Go through the records underneath and count the lines that include the string "collectibles". Give nothing but the number.
Data for analysis START
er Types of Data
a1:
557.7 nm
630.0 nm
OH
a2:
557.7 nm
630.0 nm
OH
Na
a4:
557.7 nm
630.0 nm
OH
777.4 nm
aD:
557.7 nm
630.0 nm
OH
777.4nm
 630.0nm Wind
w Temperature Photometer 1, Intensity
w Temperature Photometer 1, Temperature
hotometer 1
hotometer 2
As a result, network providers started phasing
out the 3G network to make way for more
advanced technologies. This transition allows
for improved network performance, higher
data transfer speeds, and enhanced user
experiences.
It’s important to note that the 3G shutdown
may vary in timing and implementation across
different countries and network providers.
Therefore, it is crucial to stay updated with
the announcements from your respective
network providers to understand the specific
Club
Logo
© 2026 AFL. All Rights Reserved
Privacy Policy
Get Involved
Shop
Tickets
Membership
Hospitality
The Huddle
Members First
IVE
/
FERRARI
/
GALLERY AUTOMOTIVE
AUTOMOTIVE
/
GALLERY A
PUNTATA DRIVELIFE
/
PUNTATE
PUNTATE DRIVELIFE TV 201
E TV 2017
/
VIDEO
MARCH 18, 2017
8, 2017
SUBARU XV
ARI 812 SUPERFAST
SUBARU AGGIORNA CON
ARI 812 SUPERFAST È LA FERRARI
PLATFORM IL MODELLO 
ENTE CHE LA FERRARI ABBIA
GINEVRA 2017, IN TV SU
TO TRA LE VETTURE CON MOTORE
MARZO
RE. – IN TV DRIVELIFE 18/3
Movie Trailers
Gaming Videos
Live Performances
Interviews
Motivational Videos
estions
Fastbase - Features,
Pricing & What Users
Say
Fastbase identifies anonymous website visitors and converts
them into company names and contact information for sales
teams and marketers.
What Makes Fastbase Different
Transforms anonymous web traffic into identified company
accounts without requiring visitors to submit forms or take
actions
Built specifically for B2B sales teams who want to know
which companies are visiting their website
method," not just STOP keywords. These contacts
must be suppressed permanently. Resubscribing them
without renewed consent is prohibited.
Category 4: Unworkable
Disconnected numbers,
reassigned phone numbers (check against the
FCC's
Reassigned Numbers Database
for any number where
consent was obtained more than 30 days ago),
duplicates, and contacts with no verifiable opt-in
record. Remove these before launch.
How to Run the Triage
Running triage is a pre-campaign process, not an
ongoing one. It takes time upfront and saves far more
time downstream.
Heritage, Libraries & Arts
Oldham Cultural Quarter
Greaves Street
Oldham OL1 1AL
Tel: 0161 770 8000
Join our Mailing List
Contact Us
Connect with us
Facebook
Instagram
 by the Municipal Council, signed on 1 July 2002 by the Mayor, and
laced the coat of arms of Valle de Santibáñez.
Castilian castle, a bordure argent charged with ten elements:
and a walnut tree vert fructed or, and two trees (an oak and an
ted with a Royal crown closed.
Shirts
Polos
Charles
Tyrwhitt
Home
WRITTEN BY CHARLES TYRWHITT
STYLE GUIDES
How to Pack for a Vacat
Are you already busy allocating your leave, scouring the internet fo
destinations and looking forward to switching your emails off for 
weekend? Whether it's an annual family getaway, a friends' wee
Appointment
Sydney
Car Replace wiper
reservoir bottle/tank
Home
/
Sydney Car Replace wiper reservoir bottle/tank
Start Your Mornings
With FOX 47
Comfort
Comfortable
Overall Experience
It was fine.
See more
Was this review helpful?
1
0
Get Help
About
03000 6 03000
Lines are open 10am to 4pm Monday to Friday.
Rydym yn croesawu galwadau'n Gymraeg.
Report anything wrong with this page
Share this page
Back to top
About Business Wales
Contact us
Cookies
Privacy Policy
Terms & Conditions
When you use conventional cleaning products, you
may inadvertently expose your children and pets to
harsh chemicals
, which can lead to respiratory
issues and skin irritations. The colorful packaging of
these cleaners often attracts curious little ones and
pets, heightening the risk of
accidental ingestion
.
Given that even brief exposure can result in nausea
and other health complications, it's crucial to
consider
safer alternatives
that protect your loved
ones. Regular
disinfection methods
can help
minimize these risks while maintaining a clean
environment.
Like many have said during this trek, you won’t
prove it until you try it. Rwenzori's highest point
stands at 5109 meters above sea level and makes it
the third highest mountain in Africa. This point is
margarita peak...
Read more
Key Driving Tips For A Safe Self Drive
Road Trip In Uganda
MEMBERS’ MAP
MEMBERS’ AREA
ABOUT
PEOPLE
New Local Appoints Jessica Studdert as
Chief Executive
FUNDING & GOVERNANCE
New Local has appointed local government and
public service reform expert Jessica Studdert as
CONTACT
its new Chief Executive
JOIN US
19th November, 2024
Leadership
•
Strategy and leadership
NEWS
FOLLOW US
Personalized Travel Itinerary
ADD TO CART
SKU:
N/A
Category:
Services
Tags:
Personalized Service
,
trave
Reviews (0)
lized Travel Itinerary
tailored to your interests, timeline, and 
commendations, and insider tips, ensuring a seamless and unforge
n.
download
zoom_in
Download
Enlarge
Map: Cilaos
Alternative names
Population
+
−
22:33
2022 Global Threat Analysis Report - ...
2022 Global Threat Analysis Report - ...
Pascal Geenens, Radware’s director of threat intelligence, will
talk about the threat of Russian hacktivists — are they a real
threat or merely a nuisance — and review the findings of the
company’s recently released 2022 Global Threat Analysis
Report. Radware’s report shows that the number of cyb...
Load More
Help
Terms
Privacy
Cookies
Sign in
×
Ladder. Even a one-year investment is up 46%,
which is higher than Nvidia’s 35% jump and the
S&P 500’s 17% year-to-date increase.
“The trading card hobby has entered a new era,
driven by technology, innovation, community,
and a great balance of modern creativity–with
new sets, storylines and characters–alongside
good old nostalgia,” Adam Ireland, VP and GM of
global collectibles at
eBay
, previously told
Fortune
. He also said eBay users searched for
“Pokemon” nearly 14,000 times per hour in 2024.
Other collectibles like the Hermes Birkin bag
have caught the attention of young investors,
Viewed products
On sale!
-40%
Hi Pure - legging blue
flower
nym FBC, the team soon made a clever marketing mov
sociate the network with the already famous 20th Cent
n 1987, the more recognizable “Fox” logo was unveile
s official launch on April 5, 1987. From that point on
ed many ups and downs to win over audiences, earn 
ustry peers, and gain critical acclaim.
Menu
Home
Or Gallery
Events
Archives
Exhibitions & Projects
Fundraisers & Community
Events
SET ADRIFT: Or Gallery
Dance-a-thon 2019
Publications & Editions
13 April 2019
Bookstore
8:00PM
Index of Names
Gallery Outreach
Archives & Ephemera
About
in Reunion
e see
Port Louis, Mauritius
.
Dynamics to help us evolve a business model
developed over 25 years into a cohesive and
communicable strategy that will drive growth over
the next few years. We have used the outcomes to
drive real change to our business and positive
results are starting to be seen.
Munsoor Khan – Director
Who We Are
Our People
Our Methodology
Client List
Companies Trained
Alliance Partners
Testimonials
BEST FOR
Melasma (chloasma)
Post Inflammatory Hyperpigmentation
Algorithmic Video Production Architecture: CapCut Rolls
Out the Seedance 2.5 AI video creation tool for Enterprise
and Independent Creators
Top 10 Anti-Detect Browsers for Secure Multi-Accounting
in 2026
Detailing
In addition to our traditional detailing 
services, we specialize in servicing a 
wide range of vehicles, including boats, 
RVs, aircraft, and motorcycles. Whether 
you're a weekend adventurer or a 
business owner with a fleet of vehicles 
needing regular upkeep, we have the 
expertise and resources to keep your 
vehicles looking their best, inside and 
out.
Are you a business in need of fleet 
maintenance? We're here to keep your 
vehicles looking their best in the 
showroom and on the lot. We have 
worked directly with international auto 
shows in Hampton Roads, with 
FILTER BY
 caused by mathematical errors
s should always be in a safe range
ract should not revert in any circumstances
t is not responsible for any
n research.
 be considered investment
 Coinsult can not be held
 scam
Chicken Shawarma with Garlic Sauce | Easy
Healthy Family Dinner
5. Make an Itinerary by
Data for analysis END
### Solution to this exercise
2